When we collected the dynamic argument type statistics, we were surprised that, though still not the majority, there were many %s specifiers. Upon closer inspection, we found that a large portion of the %s specifiers were for printing ServerId::toString().c_str(), which is a simple "%u.%u" printf to a string and can easily be incorporated in the original format string. Thus, we developed a heuristic to search for ServerId::toString().c_str() invocations and replaced its single %s with "%u.%u".
Luckily, the RAMCloud team had a convention with naming serverId variables with id's and nearly all of the usage cases can be caught by the simple regex "id.*.toString().c_str()". There are a few cases such as in FailureDetector::168 where the ServerId is named "pingee", but a majority are caught. And checking as best as I can, it appears all the results are valid.

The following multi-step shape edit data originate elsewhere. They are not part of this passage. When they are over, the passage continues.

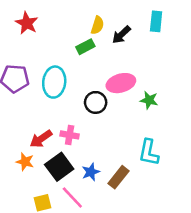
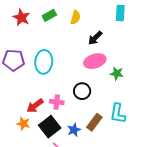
black arrow: (121, 35) -> (95, 38), moved
green rectangle: (85, 47) -> (49, 15), moved
black circle: (96, 102) -> (82, 91), moved
brown rectangle: (118, 177) -> (94, 122), moved

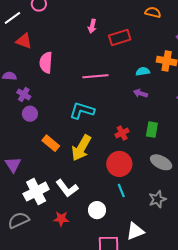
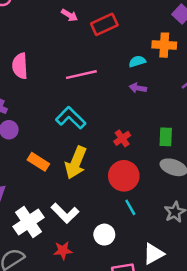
pink arrow: (92, 26) -> (69, 15), turned -64
cyan L-shape: (82, 111) -> (71, 118), turned 35
green rectangle: (152, 130) -> (166, 137), moved

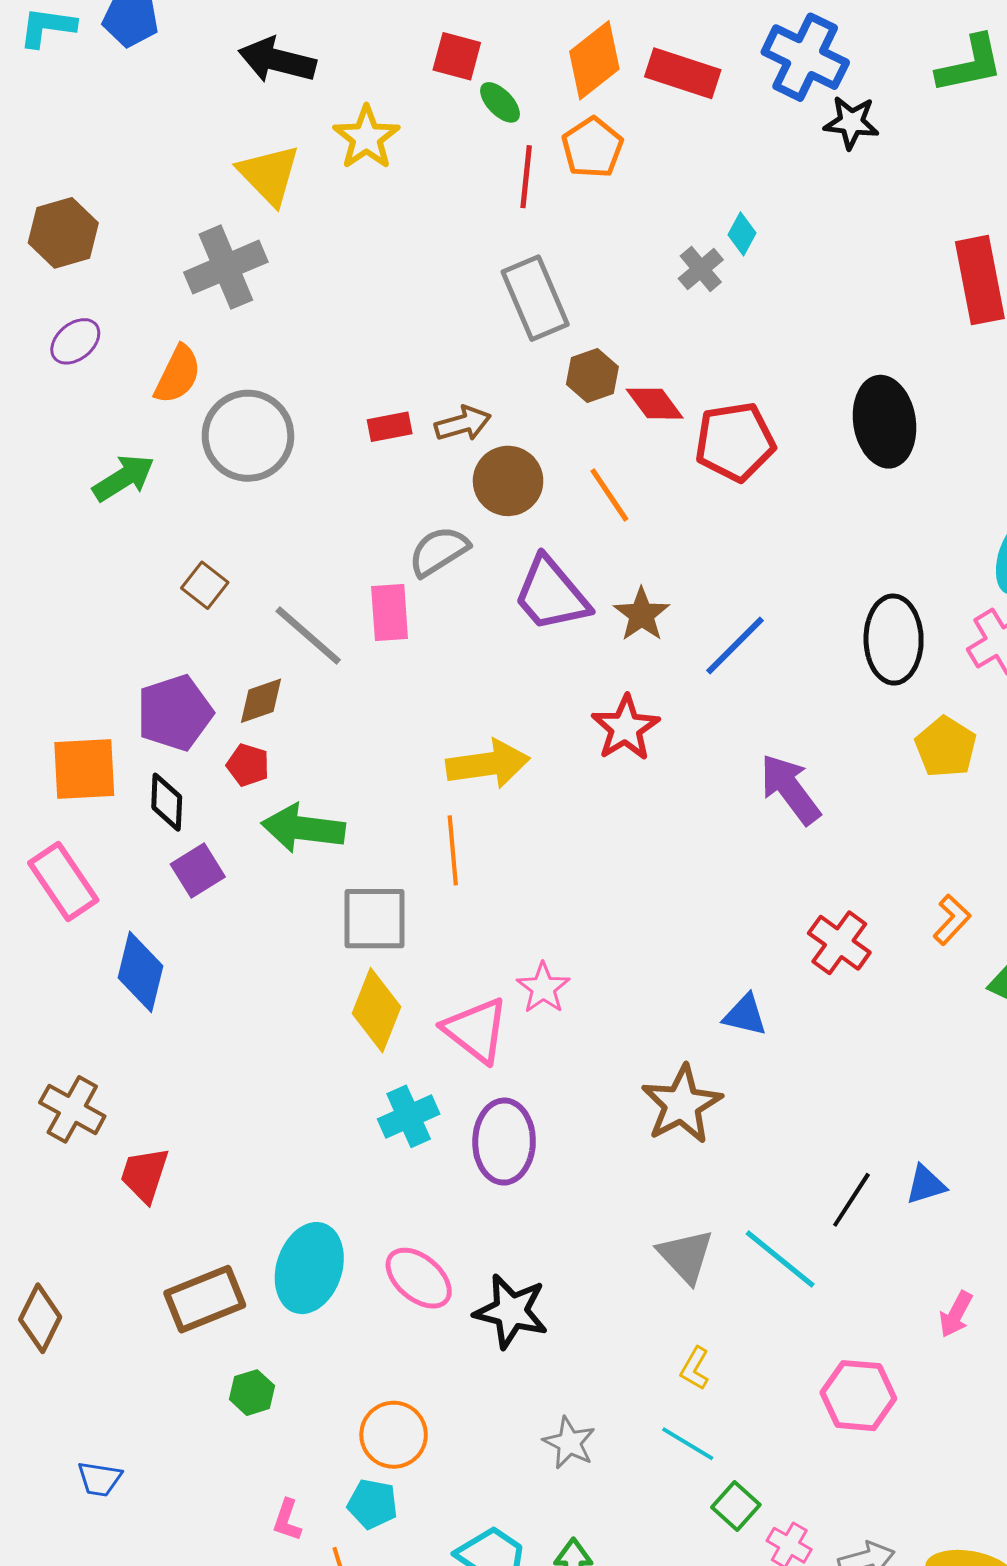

As a sanity check, NetBeans 8.2's "Find Usage" feature reports 171 usages of ServerId::toString as of RAMCloud commit 1c9072961b197d9ad8d52510b9e963fe65906744 and our script detects 144 in LOG, 4 in DIE, 2 in CLOG, 2 in RAMCLOUD_DIE, 5 in RAMCLOU_DLOG, 1 in TEST_LOG, making a total of 158; pretty close, only 7% off.
There are 4 log statements that we target in Apache Httpd
- ap_log_error(...)
- ap_log_rerror(...)
- ap_log_cerror(...)
- ap_log_perror(...)
These functions are the recommened logging functions for Apache. Some modules do other sorts of logging (i.e printf, fprintf, apr_log...), but sampling the message, they appear to be either communicating to a remote http client or used in utility applications. Thus these functions are not counted.
Additionally, some of the format strings start with "APLOGNO(12345)" which is a macro that expands to "AH12345: " and have been replaced as such in the processed log messages.
The format string is officially the 5th argument for each of the functions above and the scripts match on that string. Apache does provide conveniene macros to fill in the first 4 arguments, but very few logs appear to use this convenience macro so these cases are not counted.
The Linux Kernel contains many logging facilities; luckily, most of them are macros that eventually expand to printk
. So to support this expansion, the linux sources must first be preprocessed with gcc -E -Ilinux/include
and then processed.
However, this introduces the issue of duplicating printk's in headers that are included in multiple source files. Thus, the linuxParser.py reverts to using the preprocessor's filename/linenumber directives to dedup log messages.
The log statements we search for are
- printk(...)
- dev_printk(?, ?, ...)
- WARN_ONCE(?, ....)
It's worth noting that a popular macro (KBUILD_MODNAME) was left unexpanded in our analysis. It appears in about 20k logs, which means it would have a pretty big impact on the mean if we knew the value.